**Activity:** Everything from the first line of the material below through the line containing "Flasch International is" must be retyped exactly, and nothing past it.

**Information supplied:**
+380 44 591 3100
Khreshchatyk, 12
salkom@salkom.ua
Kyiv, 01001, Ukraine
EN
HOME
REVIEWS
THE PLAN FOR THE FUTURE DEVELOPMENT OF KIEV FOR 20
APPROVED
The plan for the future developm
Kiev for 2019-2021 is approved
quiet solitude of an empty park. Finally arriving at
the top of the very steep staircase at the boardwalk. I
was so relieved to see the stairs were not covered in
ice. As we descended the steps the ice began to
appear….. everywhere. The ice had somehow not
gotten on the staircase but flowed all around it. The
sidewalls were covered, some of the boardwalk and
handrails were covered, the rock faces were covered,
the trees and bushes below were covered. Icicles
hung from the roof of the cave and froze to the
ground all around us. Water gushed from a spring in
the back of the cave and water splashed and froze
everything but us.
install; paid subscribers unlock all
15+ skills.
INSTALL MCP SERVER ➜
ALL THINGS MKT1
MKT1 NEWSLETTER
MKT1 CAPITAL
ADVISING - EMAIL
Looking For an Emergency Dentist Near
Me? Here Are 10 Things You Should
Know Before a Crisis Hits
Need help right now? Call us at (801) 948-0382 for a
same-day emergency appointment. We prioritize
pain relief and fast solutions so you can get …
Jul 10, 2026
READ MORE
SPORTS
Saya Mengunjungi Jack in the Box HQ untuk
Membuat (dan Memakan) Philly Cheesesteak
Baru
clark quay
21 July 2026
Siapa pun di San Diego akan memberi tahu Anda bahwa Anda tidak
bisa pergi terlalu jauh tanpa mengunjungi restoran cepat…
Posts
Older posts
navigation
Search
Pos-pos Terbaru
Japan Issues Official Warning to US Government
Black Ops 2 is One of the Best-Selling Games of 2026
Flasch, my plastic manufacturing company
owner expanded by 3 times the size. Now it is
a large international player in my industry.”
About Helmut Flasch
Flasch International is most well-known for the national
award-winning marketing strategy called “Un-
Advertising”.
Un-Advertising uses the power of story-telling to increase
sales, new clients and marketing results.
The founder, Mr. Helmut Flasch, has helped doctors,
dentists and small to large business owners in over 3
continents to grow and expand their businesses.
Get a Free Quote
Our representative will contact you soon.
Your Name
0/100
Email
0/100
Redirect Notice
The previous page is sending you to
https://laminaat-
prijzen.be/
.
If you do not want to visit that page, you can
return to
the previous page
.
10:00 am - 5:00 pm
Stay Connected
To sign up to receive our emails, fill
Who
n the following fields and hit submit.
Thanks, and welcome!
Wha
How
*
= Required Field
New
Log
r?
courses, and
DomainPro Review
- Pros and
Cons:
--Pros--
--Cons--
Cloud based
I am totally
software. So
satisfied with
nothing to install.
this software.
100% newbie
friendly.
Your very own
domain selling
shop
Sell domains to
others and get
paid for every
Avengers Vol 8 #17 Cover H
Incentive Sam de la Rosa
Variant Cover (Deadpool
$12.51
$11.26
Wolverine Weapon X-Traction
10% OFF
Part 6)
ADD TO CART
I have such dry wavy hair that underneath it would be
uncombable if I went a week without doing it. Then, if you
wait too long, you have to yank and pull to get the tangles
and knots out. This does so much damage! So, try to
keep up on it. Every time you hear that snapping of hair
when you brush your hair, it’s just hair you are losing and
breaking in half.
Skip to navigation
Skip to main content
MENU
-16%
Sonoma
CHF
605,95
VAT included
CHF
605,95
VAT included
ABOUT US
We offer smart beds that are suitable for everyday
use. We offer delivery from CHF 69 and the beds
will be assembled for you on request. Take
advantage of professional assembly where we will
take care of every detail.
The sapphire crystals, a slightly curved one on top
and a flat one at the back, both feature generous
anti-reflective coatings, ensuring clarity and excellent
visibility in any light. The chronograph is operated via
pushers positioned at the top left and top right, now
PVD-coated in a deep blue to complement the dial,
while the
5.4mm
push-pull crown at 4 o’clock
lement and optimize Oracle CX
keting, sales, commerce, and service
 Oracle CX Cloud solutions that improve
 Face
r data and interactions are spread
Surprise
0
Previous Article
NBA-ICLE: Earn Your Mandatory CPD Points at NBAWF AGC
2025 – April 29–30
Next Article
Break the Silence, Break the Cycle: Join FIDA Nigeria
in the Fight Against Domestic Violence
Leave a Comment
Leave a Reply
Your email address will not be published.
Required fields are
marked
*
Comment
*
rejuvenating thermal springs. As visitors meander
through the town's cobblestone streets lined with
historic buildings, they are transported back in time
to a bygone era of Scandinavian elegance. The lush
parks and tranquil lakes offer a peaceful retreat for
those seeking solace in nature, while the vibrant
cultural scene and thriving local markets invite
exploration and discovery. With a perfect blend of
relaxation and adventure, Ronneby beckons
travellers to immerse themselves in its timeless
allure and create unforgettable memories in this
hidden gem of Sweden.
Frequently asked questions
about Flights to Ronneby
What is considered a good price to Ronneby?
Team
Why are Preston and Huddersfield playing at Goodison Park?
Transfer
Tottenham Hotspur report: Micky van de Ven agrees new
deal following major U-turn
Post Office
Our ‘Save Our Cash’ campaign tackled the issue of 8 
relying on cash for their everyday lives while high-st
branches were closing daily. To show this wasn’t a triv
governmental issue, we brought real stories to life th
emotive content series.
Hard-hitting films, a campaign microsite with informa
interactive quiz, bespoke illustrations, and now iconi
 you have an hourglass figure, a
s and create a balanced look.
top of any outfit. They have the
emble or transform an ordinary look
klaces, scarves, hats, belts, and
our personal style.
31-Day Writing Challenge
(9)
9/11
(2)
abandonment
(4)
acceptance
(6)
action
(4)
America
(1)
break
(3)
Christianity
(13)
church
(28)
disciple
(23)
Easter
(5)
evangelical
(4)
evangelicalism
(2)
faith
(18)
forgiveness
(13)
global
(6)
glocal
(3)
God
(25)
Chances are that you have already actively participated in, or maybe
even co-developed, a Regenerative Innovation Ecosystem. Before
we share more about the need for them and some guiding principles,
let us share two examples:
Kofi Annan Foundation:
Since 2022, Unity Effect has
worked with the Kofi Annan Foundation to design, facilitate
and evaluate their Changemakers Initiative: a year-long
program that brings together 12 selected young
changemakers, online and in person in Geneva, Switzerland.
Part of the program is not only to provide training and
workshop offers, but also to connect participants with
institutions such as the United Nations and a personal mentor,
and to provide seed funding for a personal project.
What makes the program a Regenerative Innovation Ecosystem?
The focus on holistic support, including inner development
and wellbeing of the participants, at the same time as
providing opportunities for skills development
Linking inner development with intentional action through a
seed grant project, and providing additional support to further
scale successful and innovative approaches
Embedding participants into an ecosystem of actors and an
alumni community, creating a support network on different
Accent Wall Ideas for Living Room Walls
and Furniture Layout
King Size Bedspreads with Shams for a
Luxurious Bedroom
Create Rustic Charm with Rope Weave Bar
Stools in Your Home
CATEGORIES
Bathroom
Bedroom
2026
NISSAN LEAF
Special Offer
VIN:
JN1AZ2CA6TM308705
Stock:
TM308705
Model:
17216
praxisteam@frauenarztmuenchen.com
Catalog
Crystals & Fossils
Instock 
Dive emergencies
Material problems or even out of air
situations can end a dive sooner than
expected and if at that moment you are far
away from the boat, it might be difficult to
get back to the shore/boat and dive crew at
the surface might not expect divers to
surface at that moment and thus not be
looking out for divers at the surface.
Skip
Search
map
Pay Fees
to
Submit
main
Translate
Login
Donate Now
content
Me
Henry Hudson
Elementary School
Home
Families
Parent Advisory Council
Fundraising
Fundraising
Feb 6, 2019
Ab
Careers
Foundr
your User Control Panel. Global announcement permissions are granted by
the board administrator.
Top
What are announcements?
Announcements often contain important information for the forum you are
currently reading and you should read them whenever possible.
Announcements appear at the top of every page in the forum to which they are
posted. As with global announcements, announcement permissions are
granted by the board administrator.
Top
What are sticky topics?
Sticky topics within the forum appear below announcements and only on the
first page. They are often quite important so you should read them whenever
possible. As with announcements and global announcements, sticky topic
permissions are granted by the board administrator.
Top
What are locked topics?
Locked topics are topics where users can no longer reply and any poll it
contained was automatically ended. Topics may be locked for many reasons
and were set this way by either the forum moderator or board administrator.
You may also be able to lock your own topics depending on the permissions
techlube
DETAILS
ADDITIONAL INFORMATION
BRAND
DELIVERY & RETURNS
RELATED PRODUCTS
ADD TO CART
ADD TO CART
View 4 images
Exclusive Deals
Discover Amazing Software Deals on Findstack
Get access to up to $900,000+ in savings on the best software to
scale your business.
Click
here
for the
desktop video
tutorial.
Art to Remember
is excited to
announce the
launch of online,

**Answer to the exercise:**
+380 44 591 3100
Khreshchatyk, 12
salkom@salkom.ua
Kyiv, 01001, Ukraine
EN
HOME
REVIEWS
THE PLAN FOR THE FUTURE DEVELOPMENT OF KIEV FOR 20
APPROVED
The plan for the future developm
Kiev for 2019-2021 is approved
quiet solitude of an empty park. Finally arriving at
the top of the very steep staircase at the boardwalk. I
was so relieved to see the stairs were not covered in
ice. As we descended the steps the ice began to
appear….. everywhere. The ice had somehow not
gotten on the staircase but flowed all around it. The
sidewalls were covered, some of the boardwalk and
handrails were covered, the rock faces were covered,
the trees and bushes below were covered. Icicles
hung from the roof of the cave and froze to the
ground all around us. Water gushed from a spring in
the back of the cave and water splashed and froze
everything but us.
install; paid subscribers unlock all
15+ skills.
INSTALL MCP SERVER ➜
ALL THINGS MKT1
MKT1 NEWSLETTER
MKT1 CAPITAL
ADVISING - EMAIL
Looking For an Emergency Dentist Near
Me? Here Are 10 Things You Should
Know Before a Crisis Hits
Need help right now? Call us at (801) 948-0382 for a
same-day emergency appointment. We prioritize
pain relief and fast solutions so you can get …
Jul 10, 2026
READ MORE
SPORTS
Saya Mengunjungi Jack in the Box HQ untuk
Membuat (dan Memakan) Philly Cheesesteak
Baru
clark quay
21 July 2026
Siapa pun di San Diego akan memberi tahu Anda bahwa Anda tidak
bisa pergi terlalu jauh tanpa mengunjungi restoran cepat…
Posts
Older posts
navigation
Search
Pos-pos Terbaru
Japan Issues Official Warning to US Government
Black Ops 2 is One of the Best-Selling Games of 2026
Flasch, my plastic manufacturing company
owner expanded by 3 times the size. Now it is
a large international player in my industry.”
About Helmut Flasch
Flasch International is most well-known for the national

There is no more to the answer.